* PROBLEM DETAILS *
If a line in the listing below contains "significant", return that line.

* MATERIAL PROVIDED *
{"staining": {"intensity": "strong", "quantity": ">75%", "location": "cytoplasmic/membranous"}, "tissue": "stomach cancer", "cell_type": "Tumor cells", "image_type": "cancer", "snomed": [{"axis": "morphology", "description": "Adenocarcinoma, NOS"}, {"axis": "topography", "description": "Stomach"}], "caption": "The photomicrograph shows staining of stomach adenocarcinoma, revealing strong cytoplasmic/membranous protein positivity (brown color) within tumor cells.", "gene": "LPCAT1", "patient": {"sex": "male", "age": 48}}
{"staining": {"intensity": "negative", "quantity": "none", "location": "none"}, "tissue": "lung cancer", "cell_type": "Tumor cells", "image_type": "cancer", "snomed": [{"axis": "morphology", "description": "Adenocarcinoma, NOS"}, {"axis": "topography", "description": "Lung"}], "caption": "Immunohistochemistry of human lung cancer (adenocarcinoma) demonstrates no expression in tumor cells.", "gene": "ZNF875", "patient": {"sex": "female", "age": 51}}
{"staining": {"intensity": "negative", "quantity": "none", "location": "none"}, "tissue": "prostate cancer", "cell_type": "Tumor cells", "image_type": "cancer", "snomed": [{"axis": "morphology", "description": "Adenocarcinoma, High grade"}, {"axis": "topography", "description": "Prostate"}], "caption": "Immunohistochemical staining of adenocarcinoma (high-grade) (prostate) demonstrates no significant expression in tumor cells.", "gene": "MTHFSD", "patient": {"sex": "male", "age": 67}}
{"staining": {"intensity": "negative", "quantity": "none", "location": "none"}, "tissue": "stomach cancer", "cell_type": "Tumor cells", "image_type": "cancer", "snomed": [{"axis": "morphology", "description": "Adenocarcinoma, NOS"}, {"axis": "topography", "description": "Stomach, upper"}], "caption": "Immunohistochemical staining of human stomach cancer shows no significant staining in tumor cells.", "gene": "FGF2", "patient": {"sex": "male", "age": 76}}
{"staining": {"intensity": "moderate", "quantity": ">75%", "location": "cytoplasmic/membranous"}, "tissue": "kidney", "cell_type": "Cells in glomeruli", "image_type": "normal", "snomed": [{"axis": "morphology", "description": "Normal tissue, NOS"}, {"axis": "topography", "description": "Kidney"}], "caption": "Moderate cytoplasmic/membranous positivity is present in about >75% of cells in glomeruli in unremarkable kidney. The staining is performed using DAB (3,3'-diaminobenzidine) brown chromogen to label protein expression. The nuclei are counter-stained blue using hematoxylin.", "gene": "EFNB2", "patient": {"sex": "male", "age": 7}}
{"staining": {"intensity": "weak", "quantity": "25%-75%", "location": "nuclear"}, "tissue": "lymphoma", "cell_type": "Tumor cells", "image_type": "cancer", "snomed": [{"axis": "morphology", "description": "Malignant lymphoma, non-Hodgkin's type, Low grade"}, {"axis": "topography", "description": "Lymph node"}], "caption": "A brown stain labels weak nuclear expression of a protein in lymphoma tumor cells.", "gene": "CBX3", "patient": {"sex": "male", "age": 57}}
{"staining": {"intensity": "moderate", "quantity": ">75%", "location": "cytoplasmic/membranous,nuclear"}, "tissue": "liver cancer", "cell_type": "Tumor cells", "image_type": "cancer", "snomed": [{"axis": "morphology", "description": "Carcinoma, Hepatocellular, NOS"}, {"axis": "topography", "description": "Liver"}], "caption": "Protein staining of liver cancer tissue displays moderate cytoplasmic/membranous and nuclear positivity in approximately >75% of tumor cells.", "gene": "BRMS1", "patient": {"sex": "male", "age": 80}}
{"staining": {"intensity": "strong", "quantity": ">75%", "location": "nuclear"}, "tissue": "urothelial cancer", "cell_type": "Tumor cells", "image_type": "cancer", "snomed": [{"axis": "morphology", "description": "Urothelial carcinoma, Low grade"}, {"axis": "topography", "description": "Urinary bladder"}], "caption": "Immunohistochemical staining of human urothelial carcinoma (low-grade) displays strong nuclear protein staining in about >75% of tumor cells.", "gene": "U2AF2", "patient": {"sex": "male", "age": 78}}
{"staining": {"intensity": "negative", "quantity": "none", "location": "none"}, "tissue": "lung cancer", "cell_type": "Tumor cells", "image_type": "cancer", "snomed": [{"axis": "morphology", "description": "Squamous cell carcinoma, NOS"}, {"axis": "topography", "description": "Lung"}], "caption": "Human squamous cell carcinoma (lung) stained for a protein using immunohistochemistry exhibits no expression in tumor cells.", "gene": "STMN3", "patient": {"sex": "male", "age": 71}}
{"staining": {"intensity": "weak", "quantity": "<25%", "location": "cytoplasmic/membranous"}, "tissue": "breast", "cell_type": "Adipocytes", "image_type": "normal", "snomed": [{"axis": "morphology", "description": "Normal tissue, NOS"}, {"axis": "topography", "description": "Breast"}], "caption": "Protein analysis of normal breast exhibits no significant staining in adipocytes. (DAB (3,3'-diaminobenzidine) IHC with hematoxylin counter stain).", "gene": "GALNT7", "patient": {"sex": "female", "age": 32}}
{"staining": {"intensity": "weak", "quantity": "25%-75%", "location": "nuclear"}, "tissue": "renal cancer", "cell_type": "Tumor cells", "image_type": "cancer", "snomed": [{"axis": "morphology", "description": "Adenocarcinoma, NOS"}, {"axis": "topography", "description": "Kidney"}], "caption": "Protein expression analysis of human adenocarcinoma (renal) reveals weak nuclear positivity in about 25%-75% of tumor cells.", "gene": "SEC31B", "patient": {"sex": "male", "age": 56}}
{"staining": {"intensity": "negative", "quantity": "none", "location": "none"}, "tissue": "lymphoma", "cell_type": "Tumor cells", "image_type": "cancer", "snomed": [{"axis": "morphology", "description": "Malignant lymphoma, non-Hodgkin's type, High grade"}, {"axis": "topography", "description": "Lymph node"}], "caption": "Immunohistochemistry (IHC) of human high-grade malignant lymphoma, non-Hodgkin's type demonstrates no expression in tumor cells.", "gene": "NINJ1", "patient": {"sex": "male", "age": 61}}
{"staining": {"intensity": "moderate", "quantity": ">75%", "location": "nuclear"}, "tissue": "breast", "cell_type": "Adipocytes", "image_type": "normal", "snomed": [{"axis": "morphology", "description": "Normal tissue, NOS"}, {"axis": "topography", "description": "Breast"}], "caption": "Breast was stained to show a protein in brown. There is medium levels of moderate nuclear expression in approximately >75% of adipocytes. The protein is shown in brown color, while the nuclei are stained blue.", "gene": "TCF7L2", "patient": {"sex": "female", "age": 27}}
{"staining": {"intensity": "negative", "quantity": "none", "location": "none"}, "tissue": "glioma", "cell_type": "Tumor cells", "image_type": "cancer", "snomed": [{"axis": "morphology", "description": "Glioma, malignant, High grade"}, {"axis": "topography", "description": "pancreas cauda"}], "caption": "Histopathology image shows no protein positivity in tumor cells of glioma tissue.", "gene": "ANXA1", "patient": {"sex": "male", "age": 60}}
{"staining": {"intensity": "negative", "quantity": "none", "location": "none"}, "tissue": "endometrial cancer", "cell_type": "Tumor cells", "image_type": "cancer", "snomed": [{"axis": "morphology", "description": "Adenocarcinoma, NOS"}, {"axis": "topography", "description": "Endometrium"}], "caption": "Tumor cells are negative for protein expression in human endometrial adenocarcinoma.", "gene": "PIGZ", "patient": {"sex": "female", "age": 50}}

* TASK RESULT *
{"staining": {"intensity": "negative", "quantity": "none", "location": "none"}, "tissue": "prostate cancer", "cell_type": "Tumor cells", "image_type": "cancer", "snomed": [{"axis": "morphology", "description": "Adenocarcinoma, High grade"}, {"axis": "topography", "description": "Prostate"}], "caption": "Immunohistochemical staining of adenocarcinoma (high-grade) (prostate) demonstrates no significant expression in tumor cells.", "gene": "MTHFSD", "patient": {"sex": "male", "age": 67}}
{"staining": {"intensity": "negative", "quantity": "none", "location": "none"}, "tissue": "stomach cancer", "cell_type": "Tumor cells", "image_type": "cancer", "snomed": [{"axis": "morphology", "description": "Adenocarcinoma, NOS"}, {"axis": "topography", "description": "Stomach, upper"}], "caption": "Immunohistochemical staining of human stomach cancer shows no significant staining in tumor cells.", "gene": "FGF2", "patient": {"sex": "male", "age": 76}}
{"staining": {"intensity": "weak", "quantity": "<25%", "location": "cytoplasmic/membranous"}, "tissue": "breast", "cell_type": "Adipocytes", "image_type": "normal", "snomed": [{"axis": "morphology", "description": "Normal tissue, NOS"}, {"axis": "topography", "description": "Breast"}], "caption": "Protein analysis of normal breast exhibits no significant staining in adipocytes. (DAB (3,3'-diaminobenzidine) IHC with hematoxylin counter stain).", "gene": "GALNT7", "patient": {"sex": "female", "age": 32}}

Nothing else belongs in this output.